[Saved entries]
━━━━━━
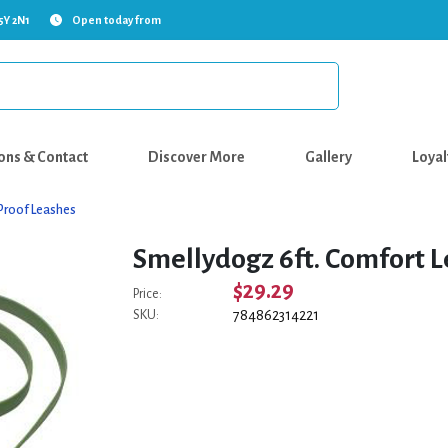
5Y 2N1
Open today from
ons & Contact
Discover More
Gallery
Loyal
Proof Leashes
Smellydogz 6ft. Comfort L
$29.29
Price:
784862314221
SKU:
━━━━━━
Set down every line of text from the listing above, unchanged, and leave out the pictures.

5Y 2N1
Open today from
ons & Contact
Discover More
Gallery
Loyal
Proof Leashes
Smellydogz 6ft. Comfort L
$29.29
Price:
784862314221
SKU:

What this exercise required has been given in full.